> [Your task]
What follows is a set of records; restate each one word for word and drop the pictures.

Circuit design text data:
[Start of section]

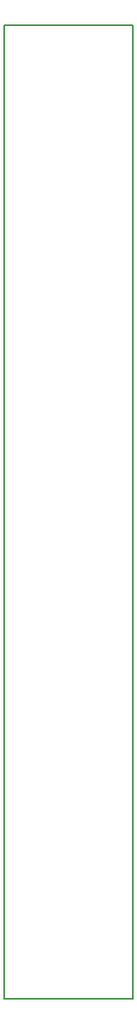
<source format=gbr>
%TF.GenerationSoftware,KiCad,Pcbnew,9.0.2*%
%TF.CreationDate,2025-12-27T16:53:08-07:00*%
%TF.ProjectId,LED Holder Logic Gates,4c454420-486f-46c6-9465-72204c6f6769,rev?*%
%TF.SameCoordinates,Original*%
%TF.FileFunction,Profile,NP*%
%FSLAX46Y46*%
G04 Gerber Fmt 4.6, Leading zero omitted, Abs format (unit mm)*
G04 Created by KiCad (PCBNEW 9.0.2) date 2025-12-27 16:53:08*
%MOMM*%
%LPD*%
G01*
G04 APERTURE LIST*
%TA.AperFunction,Profile*%
%ADD10C,0.200000*%
%TD*%
G04 APERTURE END LIST*
D10*
X126000000Y-76000000D02*
X139000000Y-76000000D01*
X139000000Y-174000000D01*
X126000000Y-174000000D01*
X126000000Y-76000000D01*
M02*

</source>
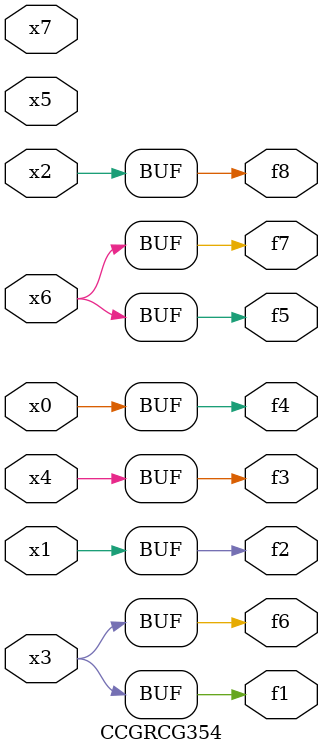
<source format=v>
module CCGRCG354(
	input x0, x1, x2, x3, x4, x5, x6, x7,
	output f1, f2, f3, f4, f5, f6, f7, f8
);
	assign f1 = x3;
	assign f2 = x1;
	assign f3 = x4;
	assign f4 = x0;
	assign f5 = x6;
	assign f6 = x3;
	assign f7 = x6;
	assign f8 = x2;
endmodule

</source>
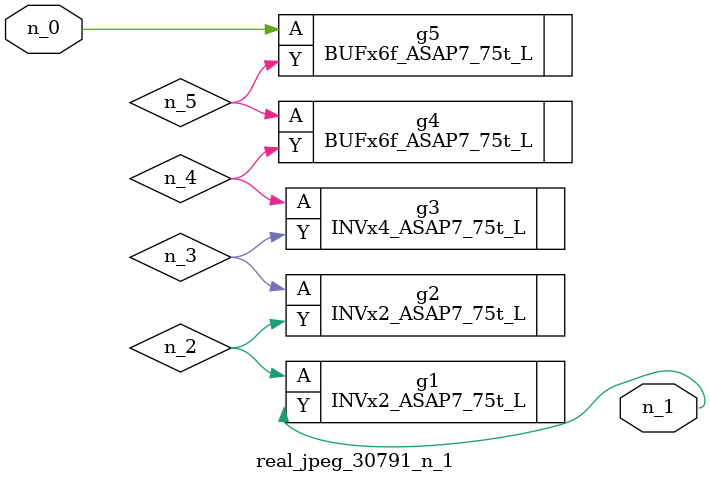
<source format=v>
module real_jpeg_30791_n_1 (n_0, n_1);

input n_0;

output n_1;

wire n_5;
wire n_4;
wire n_2;
wire n_3;

BUFx6f_ASAP7_75t_L g5 ( 
.A(n_0),
.Y(n_5)
);

INVx2_ASAP7_75t_L g1 ( 
.A(n_2),
.Y(n_1)
);

INVx2_ASAP7_75t_L g2 ( 
.A(n_3),
.Y(n_2)
);

INVx4_ASAP7_75t_L g3 ( 
.A(n_4),
.Y(n_3)
);

BUFx6f_ASAP7_75t_L g4 ( 
.A(n_5),
.Y(n_4)
);


endmodule
</source>
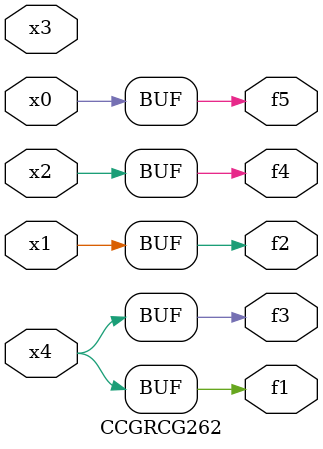
<source format=v>
module CCGRCG262(
	input x0, x1, x2, x3, x4,
	output f1, f2, f3, f4, f5
);
	assign f1 = x4;
	assign f2 = x1;
	assign f3 = x4;
	assign f4 = x2;
	assign f5 = x0;
endmodule

</source>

[End of section]

> [Written reply]
<source format=gbr>
%TF.GenerationSoftware,KiCad,Pcbnew,9.0.2*%
%TF.CreationDate,2025-12-27T16:53:08-07:00*%
%TF.ProjectId,LED Holder Logic Gates,4c454420-486f-46c6-9465-72204c6f6769,rev?*%
%TF.SameCoordinates,Original*%
%TF.FileFunction,Profile,NP*%
%FSLAX46Y46*%
G04 Gerber Fmt 4.6, Leading zero omitted, Abs format (unit mm)*
G04 Created by KiCad (PCBNEW 9.0.2) date 2025-12-27 16:53:08*
%MOMM*%
%LPD*%
G01*
G04 APERTURE LIST*
%TA.AperFunction,Profile*%
%ADD10C,0.200000*%
%TD*%
G04 APERTURE END LIST*
D10*
X126000000Y-76000000D02*
X139000000Y-76000000D01*
X139000000Y-174000000D01*
X126000000Y-174000000D01*
X126000000Y-76000000D01*
M02*

</source>
<source format=v>
module CCGRCG354(
	input x0, x1, x2, x3, x4, x5, x6, x7,
	output f1, f2, f3, f4, f5, f6, f7, f8
);
	assign f1 = x3;
	assign f2 = x1;
	assign f3 = x4;
	assign f4 = x0;
	assign f5 = x6;
	assign f6 = x3;
	assign f7 = x6;
	assign f8 = x2;
endmodule

</source>
<source format=v>
module real_jpeg_30791_n_1 (n_0, n_1);

input n_0;

output n_1;

wire n_5;
wire n_4;
wire n_2;
wire n_3;

BUFx6f_ASAP7_75t_L g5 ( 
.A(n_0),
.Y(n_5)
);

INVx2_ASAP7_75t_L g1 ( 
.A(n_2),
.Y(n_1)
);

INVx2_ASAP7_75t_L g2 ( 
.A(n_3),
.Y(n_2)
);

INVx4_ASAP7_75t_L g3 ( 
.A(n_4),
.Y(n_3)
);

BUFx6f_ASAP7_75t_L g4 ( 
.A(n_5),
.Y(n_4)
);


endmodule
</source>
<source format=v>
module CCGRCG262(
	input x0, x1, x2, x3, x4,
	output f1, f2, f3, f4, f5
);
	assign f1 = x4;
	assign f2 = x1;
	assign f3 = x4;
	assign f4 = x2;
	assign f5 = x0;
endmodule

</source>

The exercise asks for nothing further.